Buzz words in the industry are 10 ounce, 12 ounce, 14.90, numbered duck, single fill, double fill, army duck, bull denim, twill, shelter duck, untreated, both wet and dry finishes of canvas, water and mildew treated, water mildew and fire treated, sunforger, boatshrunk, marine grade... It can all be overwhelming! And that's just for canvas!
Then there are other materials like: realite, polaris, gala, nylon... all the synthetic fabrics that DO NOT BREATHE! That's the reason we don't use them for our tents. I read somewhere recently that with cool, dry conditions the human
body will produce 1/2 a liter of condensation from their breath in one night! Add this to three buddies and you have 2 liters of moisture dripping from the roof of your tent because the moisture cannot escape from those fabrics.
Having said that, let me share with you what we do know about canvas in plain English. How do you choose the canvas that is right for you? The short answer is 10.10 oz. marine grade canvas. Here's why:
One of the biggest mistakes I have seen people make when purchasing a canvas wall tent is assuming that "heavier is better," that a 12 oz.. canvas wall tent must be better than a 10 oz.. canvas wall tent or that the 14.90 canvas must make a better tent than either of the above. Just because it is heavier, people assume that it will be more durable and will outlast and out perform a lighter canvas. WRONG - this is simply not so because of "fill."

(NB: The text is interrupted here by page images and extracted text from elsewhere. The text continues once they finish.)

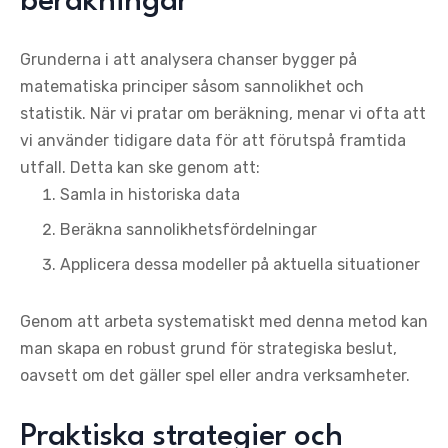
beräkningar
Grunderna i att analysera chanser bygger på
matematiska principer såsom sannolikhet och
statistik. När vi pratar om beräkning, menar vi ofta att
vi använder tidigare data för att förutspå framtida
utfall. Detta kan ske genom att:
Samla in historiska data
Beräkna sannolikhetsfördelningar
Applicera dessa modeller på aktuella situationer
Genom att arbeta systematiskt med denna metod kan
man skapa en robust grund för strategiska beslut,
oavsett om det gäller spel eller andra verksamheter.
Praktiska strategier och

The reason the 10 oz.. fabric that we use to make our canvas wall tents is superior
to the above mentioned fabrics is due to one VERY important feature: our 10 oz. cotton is known as DOUBLE FILL - where two threads are twisted together to make a single stronger, more durable thread. What that means to you is that the fabric is a much tighter weave because the threads are much closer together - more "filled in." I like to compare it to buying a bed sheet or fine linen. Quality in fine linen is rated by threads per inch not by how heavy it is. It is the same with cotton (canvas); it is much more important to consider threads per inch and hence the tightness of the weave. Let's think about that for a minute...let's think about canvas as a filter and what we are filtering is water. Do you want a fabric that has course threads and is heavy? Why? Or one that is tightly woven with a lot more threads per inch? It makes sense that a tighter woven fabric (filter) will keep more moisture out of a tent and more heat in. As for the durability, the double fill adds to the integrity of the fabric which gives it far better durability than the single fill products.
Army Duck, Army Duck, Army Duck... What is this and do I want it? Yes and No. "Army Duck" merely refers to a military designation -- the material must be of equal strength in both directions (warp and fill), it does not address the quality of the fabric. So you can have desirable or undesirable army duck. It still boils down to threads per inch and treatments which will tell you good army duck or not so good army duck.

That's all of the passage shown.